**Passage shown**:
= Beginning of Section =

It’s unlikely, if you’re Australian, that you didn’t see or hear about the 2011 Four Corners television episode on the live export of animals to Indonesia, A Bloody Business*. While the actual audience on the night was, Jones and Davies say, comparatively small, the impact – in the short-term in particular – was huge. This book tells the wider story – how the program came about and what happened afterwards. In doing so, it explores the ramifications of the trade, weighs economic expediency against ethical considerations, exposes the democratic processes by which decisions are made, and asks us to think about what it all says about us as a people. As the subtitle says, it’s about “conflict of values”. Live export might be the subject of this particular story but, for Jones and Davies, it exemplifies something bigger, something to do with the sort of society we wish to be and how we might get there. For this reason, as for any, Backlash is a valuable read.

What I didn’t know, or didn’t remember, when I started reading the book is that co-author and zoologist Bidda Jones, head of science and policy at RSPCA Australia, along with Lyn White, animal activist and now campaign director for Animals Australia, were the people who took the issue to Four Corners. It was Jones’ research and White’s video footage which convinced Four Corners to do the story. After the broadcast, politician Barnaby Joyce asked Jones and White why they hadn’t taken the story to him and his Opposition colleagues. The reason was simple, they had tried approaching politicians but had failed to garner any interest. So, to the media it was.

= End of Section =

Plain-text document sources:
= Beginning of Section =

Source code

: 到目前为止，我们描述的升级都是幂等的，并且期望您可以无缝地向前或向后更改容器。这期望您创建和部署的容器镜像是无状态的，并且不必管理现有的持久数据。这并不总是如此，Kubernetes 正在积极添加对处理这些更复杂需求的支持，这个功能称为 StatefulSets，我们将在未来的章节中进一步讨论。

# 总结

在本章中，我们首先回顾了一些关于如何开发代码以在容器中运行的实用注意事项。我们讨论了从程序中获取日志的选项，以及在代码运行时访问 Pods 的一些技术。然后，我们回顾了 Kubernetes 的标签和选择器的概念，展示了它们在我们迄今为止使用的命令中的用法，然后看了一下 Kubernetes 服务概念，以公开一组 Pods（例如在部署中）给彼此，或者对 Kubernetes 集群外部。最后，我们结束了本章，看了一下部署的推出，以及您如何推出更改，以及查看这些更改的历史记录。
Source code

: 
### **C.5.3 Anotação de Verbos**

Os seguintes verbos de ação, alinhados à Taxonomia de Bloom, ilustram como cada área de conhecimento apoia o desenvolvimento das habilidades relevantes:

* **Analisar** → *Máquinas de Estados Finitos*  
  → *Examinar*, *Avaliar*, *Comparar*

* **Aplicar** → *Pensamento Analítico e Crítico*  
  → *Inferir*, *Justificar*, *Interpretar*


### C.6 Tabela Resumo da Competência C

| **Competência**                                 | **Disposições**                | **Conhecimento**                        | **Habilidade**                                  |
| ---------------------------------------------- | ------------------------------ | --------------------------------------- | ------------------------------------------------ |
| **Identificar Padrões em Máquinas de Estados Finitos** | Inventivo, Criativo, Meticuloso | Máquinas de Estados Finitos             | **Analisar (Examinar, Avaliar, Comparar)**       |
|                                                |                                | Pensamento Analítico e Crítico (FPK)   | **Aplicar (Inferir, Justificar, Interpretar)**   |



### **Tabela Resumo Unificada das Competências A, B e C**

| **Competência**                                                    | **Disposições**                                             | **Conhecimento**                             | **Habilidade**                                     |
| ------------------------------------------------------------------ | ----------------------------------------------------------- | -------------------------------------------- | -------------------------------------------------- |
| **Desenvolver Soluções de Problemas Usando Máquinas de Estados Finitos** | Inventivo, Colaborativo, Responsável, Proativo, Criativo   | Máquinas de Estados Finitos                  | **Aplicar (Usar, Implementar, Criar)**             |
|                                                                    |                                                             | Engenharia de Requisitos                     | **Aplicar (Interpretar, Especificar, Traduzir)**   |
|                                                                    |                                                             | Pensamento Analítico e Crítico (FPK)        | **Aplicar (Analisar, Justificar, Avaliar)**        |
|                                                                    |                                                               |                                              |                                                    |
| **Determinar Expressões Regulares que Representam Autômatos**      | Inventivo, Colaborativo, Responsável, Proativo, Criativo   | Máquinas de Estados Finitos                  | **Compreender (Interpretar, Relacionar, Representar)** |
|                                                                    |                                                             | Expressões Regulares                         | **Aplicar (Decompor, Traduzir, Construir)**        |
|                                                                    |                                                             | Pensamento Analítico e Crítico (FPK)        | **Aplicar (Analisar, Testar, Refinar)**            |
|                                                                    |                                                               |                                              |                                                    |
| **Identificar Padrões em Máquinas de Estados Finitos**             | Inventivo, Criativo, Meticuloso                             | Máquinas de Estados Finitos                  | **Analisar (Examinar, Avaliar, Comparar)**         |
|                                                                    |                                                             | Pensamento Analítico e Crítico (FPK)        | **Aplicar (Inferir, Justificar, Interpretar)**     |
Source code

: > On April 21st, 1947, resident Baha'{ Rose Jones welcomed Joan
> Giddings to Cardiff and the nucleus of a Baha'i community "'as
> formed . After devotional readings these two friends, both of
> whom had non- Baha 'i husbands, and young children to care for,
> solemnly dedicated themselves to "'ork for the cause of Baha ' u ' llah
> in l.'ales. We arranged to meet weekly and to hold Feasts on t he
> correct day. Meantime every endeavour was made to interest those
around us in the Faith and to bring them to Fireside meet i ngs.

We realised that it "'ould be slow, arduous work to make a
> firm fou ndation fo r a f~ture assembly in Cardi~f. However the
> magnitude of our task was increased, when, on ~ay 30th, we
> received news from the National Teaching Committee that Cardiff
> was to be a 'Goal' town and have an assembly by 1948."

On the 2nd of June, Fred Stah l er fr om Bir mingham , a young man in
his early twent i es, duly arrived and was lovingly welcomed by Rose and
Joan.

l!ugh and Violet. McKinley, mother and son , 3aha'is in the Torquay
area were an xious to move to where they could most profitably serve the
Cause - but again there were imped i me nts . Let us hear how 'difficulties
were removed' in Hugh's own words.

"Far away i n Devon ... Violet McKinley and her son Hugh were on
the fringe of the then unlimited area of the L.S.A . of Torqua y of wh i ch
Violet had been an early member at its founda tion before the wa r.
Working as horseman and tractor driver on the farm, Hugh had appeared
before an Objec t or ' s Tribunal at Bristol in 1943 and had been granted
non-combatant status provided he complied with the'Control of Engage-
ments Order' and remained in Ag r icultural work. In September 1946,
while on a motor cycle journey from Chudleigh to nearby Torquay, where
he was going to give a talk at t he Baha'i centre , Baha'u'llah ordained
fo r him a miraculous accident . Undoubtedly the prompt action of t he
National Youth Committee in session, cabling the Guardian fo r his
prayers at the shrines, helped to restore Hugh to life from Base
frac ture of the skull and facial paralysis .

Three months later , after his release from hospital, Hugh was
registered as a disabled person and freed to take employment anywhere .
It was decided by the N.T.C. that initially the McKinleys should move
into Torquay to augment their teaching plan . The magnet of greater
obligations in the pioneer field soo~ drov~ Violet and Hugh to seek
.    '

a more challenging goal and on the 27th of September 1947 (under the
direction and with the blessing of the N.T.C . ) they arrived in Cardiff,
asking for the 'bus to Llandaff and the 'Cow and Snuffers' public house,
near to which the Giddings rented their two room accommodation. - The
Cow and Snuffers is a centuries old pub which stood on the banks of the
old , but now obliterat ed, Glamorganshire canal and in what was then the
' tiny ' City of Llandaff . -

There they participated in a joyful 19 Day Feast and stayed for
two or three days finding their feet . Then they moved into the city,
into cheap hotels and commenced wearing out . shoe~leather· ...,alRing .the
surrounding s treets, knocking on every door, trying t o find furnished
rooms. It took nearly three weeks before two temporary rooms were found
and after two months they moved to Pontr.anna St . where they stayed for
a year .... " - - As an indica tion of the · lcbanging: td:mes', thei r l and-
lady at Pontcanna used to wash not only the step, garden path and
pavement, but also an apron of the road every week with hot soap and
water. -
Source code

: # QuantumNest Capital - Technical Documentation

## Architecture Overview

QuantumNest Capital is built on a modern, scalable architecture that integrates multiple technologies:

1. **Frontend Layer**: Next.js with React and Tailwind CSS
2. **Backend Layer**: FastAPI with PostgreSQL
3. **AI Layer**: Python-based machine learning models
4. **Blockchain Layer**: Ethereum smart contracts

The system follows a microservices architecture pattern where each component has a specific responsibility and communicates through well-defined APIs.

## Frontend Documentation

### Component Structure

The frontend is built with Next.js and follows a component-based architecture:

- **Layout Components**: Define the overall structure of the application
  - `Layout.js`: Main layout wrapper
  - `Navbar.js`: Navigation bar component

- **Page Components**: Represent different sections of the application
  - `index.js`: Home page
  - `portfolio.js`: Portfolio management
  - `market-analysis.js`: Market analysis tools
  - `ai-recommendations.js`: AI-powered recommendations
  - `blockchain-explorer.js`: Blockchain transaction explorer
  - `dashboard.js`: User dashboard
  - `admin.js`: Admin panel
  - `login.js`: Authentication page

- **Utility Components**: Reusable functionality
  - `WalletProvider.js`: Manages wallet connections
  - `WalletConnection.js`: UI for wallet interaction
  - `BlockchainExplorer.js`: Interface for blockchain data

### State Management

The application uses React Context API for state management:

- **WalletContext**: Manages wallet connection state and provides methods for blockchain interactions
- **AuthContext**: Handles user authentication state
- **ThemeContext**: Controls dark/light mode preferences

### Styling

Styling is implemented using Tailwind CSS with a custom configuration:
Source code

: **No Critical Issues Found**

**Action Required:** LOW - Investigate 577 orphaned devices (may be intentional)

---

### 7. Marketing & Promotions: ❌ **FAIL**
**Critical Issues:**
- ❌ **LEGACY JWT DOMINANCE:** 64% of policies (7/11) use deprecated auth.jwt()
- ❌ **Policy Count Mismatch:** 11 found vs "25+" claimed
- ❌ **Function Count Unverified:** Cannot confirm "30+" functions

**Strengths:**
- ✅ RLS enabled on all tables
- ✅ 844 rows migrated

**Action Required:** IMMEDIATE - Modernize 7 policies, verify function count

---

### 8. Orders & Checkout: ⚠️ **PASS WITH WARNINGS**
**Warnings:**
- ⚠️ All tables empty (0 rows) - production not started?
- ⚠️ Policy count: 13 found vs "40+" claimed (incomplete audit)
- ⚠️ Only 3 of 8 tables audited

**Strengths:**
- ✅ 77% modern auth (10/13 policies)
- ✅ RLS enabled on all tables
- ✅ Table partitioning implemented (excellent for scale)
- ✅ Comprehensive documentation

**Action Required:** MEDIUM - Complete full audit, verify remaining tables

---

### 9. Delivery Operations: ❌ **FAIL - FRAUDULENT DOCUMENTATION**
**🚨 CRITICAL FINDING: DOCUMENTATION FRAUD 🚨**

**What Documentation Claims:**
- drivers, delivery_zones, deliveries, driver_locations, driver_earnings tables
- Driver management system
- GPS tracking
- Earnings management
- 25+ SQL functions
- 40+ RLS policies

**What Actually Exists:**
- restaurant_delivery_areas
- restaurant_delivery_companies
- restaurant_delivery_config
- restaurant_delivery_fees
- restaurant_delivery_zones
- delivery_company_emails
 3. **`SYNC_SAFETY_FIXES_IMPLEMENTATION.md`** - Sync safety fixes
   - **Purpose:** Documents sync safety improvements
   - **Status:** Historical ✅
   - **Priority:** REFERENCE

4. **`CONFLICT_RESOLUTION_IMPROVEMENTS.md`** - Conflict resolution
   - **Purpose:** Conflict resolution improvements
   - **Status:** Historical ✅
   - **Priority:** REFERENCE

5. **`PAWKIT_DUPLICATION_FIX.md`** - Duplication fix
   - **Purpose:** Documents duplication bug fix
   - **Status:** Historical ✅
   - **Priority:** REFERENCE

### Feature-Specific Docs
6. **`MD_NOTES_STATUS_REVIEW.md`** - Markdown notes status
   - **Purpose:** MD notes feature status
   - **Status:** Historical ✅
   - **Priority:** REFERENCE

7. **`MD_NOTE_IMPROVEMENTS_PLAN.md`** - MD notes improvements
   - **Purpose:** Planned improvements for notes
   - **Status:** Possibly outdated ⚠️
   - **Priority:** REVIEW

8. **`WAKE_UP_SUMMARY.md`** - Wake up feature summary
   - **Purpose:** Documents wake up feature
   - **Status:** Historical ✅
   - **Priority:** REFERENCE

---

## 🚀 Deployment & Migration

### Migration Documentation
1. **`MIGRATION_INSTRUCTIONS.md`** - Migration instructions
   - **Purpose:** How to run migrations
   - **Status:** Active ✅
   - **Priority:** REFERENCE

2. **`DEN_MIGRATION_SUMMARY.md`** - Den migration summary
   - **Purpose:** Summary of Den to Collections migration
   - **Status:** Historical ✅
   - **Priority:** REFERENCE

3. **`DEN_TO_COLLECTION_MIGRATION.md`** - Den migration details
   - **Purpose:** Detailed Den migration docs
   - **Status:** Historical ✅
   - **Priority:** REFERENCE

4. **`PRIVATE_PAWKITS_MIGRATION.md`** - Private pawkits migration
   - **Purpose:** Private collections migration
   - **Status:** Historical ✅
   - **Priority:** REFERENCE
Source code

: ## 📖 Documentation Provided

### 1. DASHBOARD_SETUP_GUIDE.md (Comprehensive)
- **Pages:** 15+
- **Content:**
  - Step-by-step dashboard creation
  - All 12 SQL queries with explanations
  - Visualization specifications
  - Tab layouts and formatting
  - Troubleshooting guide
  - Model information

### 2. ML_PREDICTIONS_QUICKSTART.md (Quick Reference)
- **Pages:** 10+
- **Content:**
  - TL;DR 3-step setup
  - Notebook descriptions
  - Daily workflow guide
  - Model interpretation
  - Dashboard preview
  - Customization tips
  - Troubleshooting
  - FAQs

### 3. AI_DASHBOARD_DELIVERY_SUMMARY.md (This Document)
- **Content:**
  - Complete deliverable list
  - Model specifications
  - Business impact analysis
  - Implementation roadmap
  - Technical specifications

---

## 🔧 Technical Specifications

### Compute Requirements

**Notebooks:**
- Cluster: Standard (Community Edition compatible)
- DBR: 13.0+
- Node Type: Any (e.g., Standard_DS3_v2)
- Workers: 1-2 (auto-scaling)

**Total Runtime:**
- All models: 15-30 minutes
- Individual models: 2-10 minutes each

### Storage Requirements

= End of Section =

**Exercise aim**: Rewrite the book review starting at "What I didn’t" and ending at "media it was.", with "the program" in place of "Four Corners".

**Written answer**:
What I didn’t know, or didn’t remember, when I started reading the book is that co-author and zoologist Bidda Jones, head of science and policy at RSPCA Australia, along with Lyn White, animal activist and now campaign director for Animals Australia, were the people who took the issue to the program. It was Jones’ research and White’s video footage which convinced the program to do the story. After the broadcast, politician Barnaby Joyce asked Jones and White why they hadn’t taken the story to him and his Opposition colleagues. The reason was simple, they had tried approaching politicians but had failed to garner any interest. So, to the media it was.